__What is needed__
Write out all the lines below again, substituting "Kantor" for every "Organist" and leaving everything else unchanged.

Saved data entries
▼▼▼

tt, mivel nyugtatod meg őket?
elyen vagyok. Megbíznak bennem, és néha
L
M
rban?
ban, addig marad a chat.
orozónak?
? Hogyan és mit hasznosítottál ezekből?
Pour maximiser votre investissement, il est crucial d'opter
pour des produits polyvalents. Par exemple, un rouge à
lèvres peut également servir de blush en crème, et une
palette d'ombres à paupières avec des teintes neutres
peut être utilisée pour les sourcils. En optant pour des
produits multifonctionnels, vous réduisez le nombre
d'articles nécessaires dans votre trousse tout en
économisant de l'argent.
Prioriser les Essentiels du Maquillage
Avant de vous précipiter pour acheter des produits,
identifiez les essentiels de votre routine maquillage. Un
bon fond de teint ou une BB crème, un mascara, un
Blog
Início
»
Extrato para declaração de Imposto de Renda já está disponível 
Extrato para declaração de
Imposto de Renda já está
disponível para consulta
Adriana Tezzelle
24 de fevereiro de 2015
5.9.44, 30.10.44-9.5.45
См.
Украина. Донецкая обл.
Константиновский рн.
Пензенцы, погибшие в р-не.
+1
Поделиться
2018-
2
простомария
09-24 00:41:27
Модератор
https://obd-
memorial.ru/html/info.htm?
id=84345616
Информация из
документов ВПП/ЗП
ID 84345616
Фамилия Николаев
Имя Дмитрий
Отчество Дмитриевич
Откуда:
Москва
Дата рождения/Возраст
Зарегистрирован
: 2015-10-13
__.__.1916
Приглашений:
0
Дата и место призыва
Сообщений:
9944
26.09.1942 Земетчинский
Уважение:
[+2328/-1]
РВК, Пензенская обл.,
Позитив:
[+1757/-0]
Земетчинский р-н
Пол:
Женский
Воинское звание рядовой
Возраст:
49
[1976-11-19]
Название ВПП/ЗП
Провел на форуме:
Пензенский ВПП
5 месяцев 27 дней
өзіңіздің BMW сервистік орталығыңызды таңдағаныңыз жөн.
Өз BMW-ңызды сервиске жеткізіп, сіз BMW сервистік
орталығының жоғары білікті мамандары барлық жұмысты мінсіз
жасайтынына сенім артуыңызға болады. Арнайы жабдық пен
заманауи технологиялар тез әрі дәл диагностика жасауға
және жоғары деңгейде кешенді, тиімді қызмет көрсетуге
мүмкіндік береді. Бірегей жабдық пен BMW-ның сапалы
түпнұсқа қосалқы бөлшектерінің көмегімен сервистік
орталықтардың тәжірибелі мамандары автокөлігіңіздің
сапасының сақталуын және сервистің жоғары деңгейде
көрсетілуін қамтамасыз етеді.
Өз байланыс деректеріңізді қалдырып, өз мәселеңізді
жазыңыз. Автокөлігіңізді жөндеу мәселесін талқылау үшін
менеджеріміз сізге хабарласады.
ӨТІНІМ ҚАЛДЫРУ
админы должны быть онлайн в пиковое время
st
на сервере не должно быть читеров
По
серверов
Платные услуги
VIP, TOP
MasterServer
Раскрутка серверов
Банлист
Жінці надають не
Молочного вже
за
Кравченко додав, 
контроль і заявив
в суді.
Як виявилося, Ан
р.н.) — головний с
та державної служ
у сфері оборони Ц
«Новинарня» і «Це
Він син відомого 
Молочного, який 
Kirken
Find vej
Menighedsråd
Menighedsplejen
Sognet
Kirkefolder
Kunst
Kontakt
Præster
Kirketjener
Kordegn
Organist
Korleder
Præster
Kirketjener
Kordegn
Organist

▲▲▲

__Expected answer__
tt, mivel nyugtatod meg őket?
elyen vagyok. Megbíznak bennem, és néha
L
M
rban?
ban, addig marad a chat.
orozónak?
? Hogyan és mit hasznosítottál ezekből?
Pour maximiser votre investissement, il est crucial d'opter
pour des produits polyvalents. Par exemple, un rouge à
lèvres peut également servir de blush en crème, et une
palette d'ombres à paupières avec des teintes neutres
peut être utilisée pour les sourcils. En optant pour des
produits multifonctionnels, vous réduisez le nombre
d'articles nécessaires dans votre trousse tout en
économisant de l'argent.
Prioriser les Essentiels du Maquillage
Avant de vous précipiter pour acheter des produits,
identifiez les essentiels de votre routine maquillage. Un
bon fond de teint ou une BB crème, un mascara, un
Blog
Início
»
Extrato para declaração de Imposto de Renda já está disponível 
Extrato para declaração de
Imposto de Renda já está
disponível para consulta
Adriana Tezzelle
24 de fevereiro de 2015
5.9.44, 30.10.44-9.5.45
См.
Украина. Донецкая обл.
Константиновский рн.
Пензенцы, погибшие в р-не.
+1
Поделиться
2018-
2
простомария
09-24 00:41:27
Модератор
https://obd-
memorial.ru/html/info.htm?
id=84345616
Информация из
документов ВПП/ЗП
ID 84345616
Фамилия Николаев
Имя Дмитрий
Отчество Дмитриевич
Откуда:
Москва
Дата рождения/Возраст
Зарегистрирован
: 2015-10-13
__.__.1916
Приглашений:
0
Дата и место призыва
Сообщений:
9944
26.09.1942 Земетчинский
Уважение:
[+2328/-1]
РВК, Пензенская обл.,
Позитив:
[+1757/-0]
Земетчинский р-н
Пол:
Женский
Воинское звание рядовой
Возраст:
49
[1976-11-19]
Название ВПП/ЗП
Провел на форуме:
Пензенский ВПП
5 месяцев 27 дней
өзіңіздің BMW сервистік орталығыңызды таңдағаныңыз жөн.
Өз BMW-ңызды сервиске жеткізіп, сіз BMW сервистік
орталығының жоғары білікті мамандары барлық жұмысты мінсіз
жасайтынына сенім артуыңызға болады. Арнайы жабдық пен
заманауи технологиялар тез әрі дәл диагностика жасауға
және жоғары деңгейде кешенді, тиімді қызмет көрсетуге
мүмкіндік береді. Бірегей жабдық пен BMW-ның сапалы
түпнұсқа қосалқы бөлшектерінің көмегімен сервистік
орталықтардың тәжірибелі мамандары автокөлігіңіздің
сапасының сақталуын және сервистің жоғары деңгейде
көрсетілуін қамтамасыз етеді.
Өз байланыс деректеріңізді қалдырып, өз мәселеңізді
жазыңыз. Автокөлігіңізді жөндеу мәселесін талқылау үшін
менеджеріміз сізге хабарласады.
ӨТІНІМ ҚАЛДЫРУ
админы должны быть онлайн в пиковое время
st
на сервере не должно быть читеров
По
серверов
Платные услуги
VIP, TOP
MasterServer
Раскрутка серверов
Банлист
Жінці надають не
Молочного вже
за
Кравченко додав, 
контроль і заявив
в суді.
Як виявилося, Ан
р.н.) — головний с
та державної служ
у сфері оборони Ц
«Новинарня» і «Це
Він син відомого 
Молочного, який 
Kirken
Find vej
Menighedsråd
Menighedsplejen
Sognet
Kirkefolder
Kunst
Kontakt
Præster
Kirketjener
Kordegn
Kantor
Korleder
Præster
Kirketjener
Kordegn
Kantor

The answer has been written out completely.